As for gameplay, DATE A LIVE: Rio Reincarnation tells the story through choices and events. Some of these are run of the mill options, meaning a character will say something and you can react one way or another, with the rest coming down to picking events and girls based off a grid. Basically, you can see the world around you, there are various people, places and things you can interact with and these will determine what you do. Picking certain options will result in other options appearing or disappearing, ultimately determining which path you take. The nice thing is, you might not be able to do things out of order but you have enough control to choose what interests you. In my case, I found Yoshino adorable and choose to go after her before bothering with Tohka.
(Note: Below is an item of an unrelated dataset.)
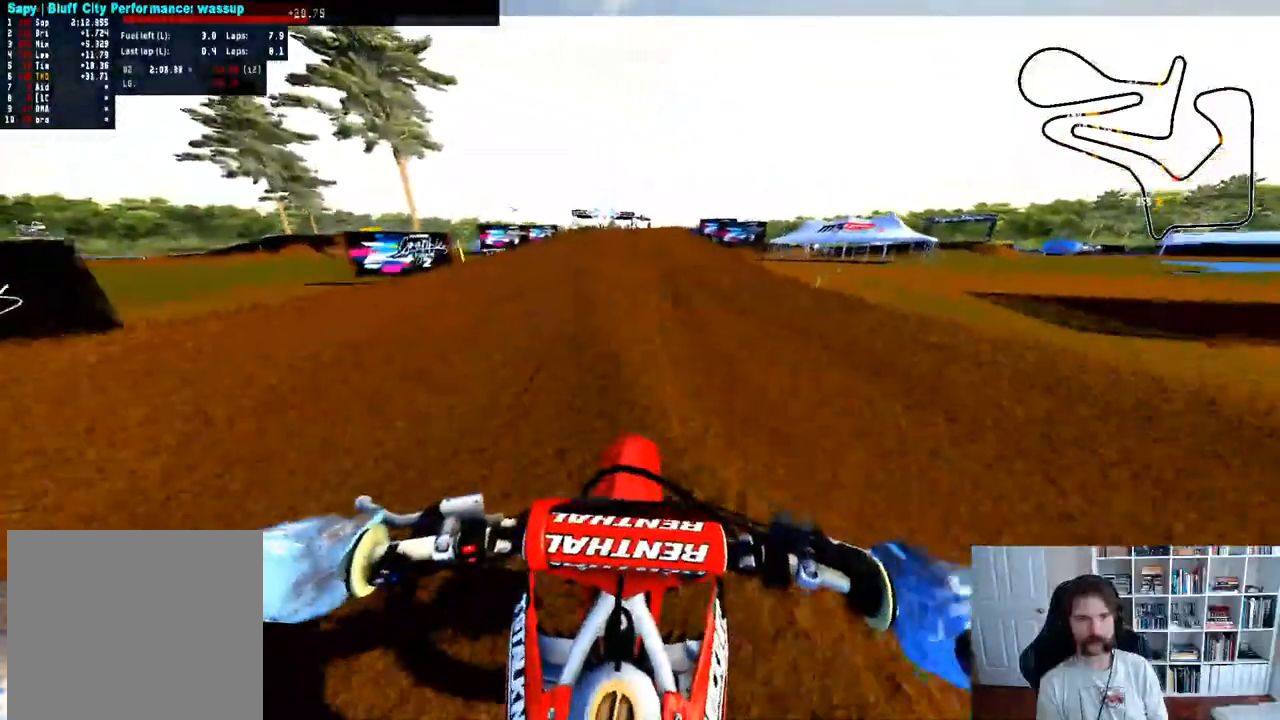
{"buttons": ["R2"], "left_stick": "center", "right_stick": "center", "events": [[33, "R2", "up"], [167, "R2", "down"]]}
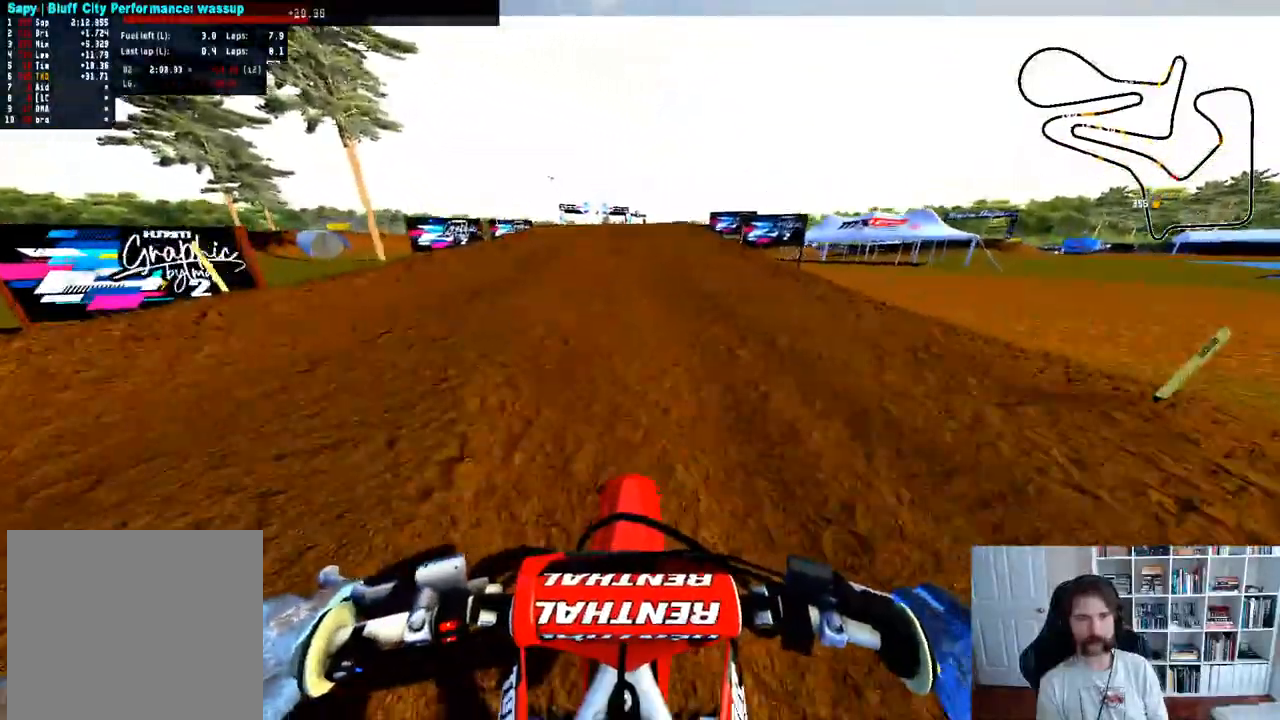
{"buttons": ["R2"], "left_stick": "center", "right_stick": "center", "events": []}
This takes some getting used to but once you get the mechanics, you can charm each girl and see where each road leads.
Since these games are HD ports, there is an odd balance of dated designs with modern looks. This isn’t a criticism, as much as, the iconography is something you’d expect from a game that released when these initially released, with the graphics looking quite nice. Sadly, it isn’t the most animated game, however there are plenty of CGs, motion, various models and more. Anyone worried about DATE A LIVE: Rio Reincarnation being too dated will be delighted to hear that is not the case.
DATE A LIVE: Rio Reincarnation is a rather interesting experience. Initially it feels like a poor man’s Fate/Stay Night and eventually goes in a fascinating direction. This means you need to get past the slow start and invest in the characters, though it will pay off in the end. You’re also getting three games for the price of one, plus plenty of extras, making it a fantastic value. So, if you’re a fan of visual novels or just want something to do over the slow months, it’s easy to see the value of DATE A LIVE: Rio Reincarnation.
[Editor’s Note: DATE A LIVE: Rio Reincarnation was reviewed on PS4 platform. The game was provided to us by the publisher for review purposes.]